→ **About this exercise**
Please repeat exactly the lines below from the one containing "trash can: none" down to the one containing "potted plant: none [260,498,303,565]", both included, and nothing else.

→ **Input**
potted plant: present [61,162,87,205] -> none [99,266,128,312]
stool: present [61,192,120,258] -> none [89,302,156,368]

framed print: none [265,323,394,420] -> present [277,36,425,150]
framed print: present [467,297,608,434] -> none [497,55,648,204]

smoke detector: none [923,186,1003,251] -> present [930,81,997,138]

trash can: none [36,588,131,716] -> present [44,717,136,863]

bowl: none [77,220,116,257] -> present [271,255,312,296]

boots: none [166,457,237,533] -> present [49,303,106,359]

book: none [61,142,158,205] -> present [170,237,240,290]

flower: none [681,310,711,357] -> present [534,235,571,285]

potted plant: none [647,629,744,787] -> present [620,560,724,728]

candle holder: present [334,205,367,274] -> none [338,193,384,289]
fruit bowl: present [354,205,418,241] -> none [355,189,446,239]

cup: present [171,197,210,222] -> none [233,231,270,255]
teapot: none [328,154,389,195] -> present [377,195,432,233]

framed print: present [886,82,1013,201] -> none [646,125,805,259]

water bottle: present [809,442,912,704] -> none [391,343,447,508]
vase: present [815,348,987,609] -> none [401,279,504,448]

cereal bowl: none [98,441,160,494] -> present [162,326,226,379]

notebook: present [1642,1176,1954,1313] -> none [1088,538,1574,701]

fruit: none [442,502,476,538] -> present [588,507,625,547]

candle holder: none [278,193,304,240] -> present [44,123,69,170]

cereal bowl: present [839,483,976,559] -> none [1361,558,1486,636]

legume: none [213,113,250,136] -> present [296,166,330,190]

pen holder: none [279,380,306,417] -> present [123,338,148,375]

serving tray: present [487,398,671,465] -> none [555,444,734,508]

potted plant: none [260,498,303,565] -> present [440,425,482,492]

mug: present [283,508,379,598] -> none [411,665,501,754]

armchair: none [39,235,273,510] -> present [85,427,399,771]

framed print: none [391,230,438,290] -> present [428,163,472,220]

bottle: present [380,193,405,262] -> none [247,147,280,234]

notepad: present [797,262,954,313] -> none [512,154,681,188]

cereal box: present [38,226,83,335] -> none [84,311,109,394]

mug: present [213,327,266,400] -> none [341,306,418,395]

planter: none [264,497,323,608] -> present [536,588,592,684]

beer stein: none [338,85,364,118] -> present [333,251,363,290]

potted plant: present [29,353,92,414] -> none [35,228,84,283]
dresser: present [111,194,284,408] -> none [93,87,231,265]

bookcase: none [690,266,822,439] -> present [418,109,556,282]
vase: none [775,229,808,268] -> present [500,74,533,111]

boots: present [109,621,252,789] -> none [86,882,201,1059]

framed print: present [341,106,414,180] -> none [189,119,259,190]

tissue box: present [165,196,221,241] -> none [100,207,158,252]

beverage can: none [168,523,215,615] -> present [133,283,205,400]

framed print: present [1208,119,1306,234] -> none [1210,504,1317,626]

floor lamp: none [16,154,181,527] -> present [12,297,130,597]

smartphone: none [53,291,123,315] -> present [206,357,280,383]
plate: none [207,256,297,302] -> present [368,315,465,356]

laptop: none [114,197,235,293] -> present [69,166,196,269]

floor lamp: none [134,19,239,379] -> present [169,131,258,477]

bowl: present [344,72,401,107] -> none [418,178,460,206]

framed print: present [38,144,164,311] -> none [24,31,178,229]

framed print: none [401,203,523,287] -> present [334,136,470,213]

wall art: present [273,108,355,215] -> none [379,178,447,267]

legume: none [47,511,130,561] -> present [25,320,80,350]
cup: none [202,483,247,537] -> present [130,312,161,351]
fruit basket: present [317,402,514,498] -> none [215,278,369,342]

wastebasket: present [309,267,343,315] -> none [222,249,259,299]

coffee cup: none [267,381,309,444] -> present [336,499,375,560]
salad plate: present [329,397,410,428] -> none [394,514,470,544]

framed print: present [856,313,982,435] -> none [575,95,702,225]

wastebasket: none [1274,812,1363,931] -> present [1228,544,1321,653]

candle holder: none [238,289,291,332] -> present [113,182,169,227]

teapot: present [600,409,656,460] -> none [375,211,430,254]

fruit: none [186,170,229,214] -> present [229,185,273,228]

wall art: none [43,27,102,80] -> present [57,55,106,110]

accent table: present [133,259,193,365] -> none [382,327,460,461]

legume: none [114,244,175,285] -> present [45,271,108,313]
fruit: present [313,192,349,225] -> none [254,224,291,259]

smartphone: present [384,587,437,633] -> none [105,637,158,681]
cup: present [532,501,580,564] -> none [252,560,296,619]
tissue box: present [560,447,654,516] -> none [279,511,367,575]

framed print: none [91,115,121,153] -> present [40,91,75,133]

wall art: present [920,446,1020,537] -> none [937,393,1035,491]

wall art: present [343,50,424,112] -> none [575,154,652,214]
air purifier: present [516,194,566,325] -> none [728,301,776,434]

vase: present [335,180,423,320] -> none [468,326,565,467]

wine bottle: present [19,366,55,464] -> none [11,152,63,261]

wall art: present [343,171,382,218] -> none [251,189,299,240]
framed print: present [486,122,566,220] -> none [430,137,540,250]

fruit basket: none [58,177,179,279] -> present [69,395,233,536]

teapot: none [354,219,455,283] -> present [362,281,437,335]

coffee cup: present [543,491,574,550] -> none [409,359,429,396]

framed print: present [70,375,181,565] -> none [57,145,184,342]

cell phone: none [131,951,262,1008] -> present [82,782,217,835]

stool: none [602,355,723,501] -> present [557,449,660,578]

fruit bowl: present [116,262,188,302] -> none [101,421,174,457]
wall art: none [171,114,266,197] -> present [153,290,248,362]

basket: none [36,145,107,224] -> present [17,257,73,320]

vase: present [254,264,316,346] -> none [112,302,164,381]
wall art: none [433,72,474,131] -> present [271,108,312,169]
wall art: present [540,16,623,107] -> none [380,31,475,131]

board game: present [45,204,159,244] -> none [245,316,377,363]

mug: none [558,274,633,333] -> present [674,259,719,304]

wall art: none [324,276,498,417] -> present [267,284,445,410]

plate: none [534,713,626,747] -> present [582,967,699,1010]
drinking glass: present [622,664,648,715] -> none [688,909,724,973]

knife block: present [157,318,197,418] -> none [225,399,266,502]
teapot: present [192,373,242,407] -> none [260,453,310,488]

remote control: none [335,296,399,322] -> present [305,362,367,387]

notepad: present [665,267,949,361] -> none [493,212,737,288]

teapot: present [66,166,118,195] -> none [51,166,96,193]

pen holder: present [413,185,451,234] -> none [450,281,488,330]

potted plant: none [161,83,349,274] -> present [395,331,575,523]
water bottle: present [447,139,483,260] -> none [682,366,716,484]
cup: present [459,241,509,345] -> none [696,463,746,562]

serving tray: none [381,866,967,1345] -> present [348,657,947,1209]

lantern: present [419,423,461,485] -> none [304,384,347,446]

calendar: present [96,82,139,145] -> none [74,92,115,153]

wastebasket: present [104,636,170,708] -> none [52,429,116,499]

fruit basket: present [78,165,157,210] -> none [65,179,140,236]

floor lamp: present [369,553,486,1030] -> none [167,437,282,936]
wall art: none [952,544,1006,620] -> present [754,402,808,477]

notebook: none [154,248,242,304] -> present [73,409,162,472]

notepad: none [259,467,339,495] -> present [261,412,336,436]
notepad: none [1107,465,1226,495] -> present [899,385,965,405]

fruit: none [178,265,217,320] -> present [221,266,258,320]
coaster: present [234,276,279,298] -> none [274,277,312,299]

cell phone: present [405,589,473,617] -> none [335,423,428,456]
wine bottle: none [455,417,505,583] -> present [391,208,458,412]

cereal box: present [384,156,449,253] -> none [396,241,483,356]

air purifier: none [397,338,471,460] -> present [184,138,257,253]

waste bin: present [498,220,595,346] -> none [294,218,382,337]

→ **Task result**
trash can: none [36,588,131,716] -> present [44,717,136,863]

bowl: none [77,220,116,257] -> present [271,255,312,296]

boots: none [166,457,237,533] -> present [49,303,106,359]

book: none [61,142,158,205] -> present [170,237,240,290]

flower: none [681,310,711,357] -> present [534,235,571,285]

potted plant: none [647,629,744,787] -> present [620,560,724,728]

candle holder: present [334,205,367,274] -> none [338,193,384,289]
fruit bowl: present [354,205,418,241] -> none [355,189,446,239]

cup: present [171,197,210,222] -> none [233,231,270,255]
teapot: none [328,154,389,195] -> present [377,195,432,233]

framed print: present [886,82,1013,201] -> none [646,125,805,259]

water bottle: present [809,442,912,704] -> none [391,343,447,508]
vase: present [815,348,987,609] -> none [401,279,504,448]

cereal bowl: none [98,441,160,494] -> present [162,326,226,379]

notebook: present [1642,1176,1954,1313] -> none [1088,538,1574,701]

fruit: none [442,502,476,538] -> present [588,507,625,547]

candle holder: none [278,193,304,240] -> present [44,123,69,170]

cereal bowl: present [839,483,976,559] -> none [1361,558,1486,636]

legume: none [213,113,250,136] -> present [296,166,330,190]

pen holder: none [279,380,306,417] -> present [123,338,148,375]

serving tray: present [487,398,671,465] -> none [555,444,734,508]

potted plant: none [260,498,303,565] -> present [440,425,482,492]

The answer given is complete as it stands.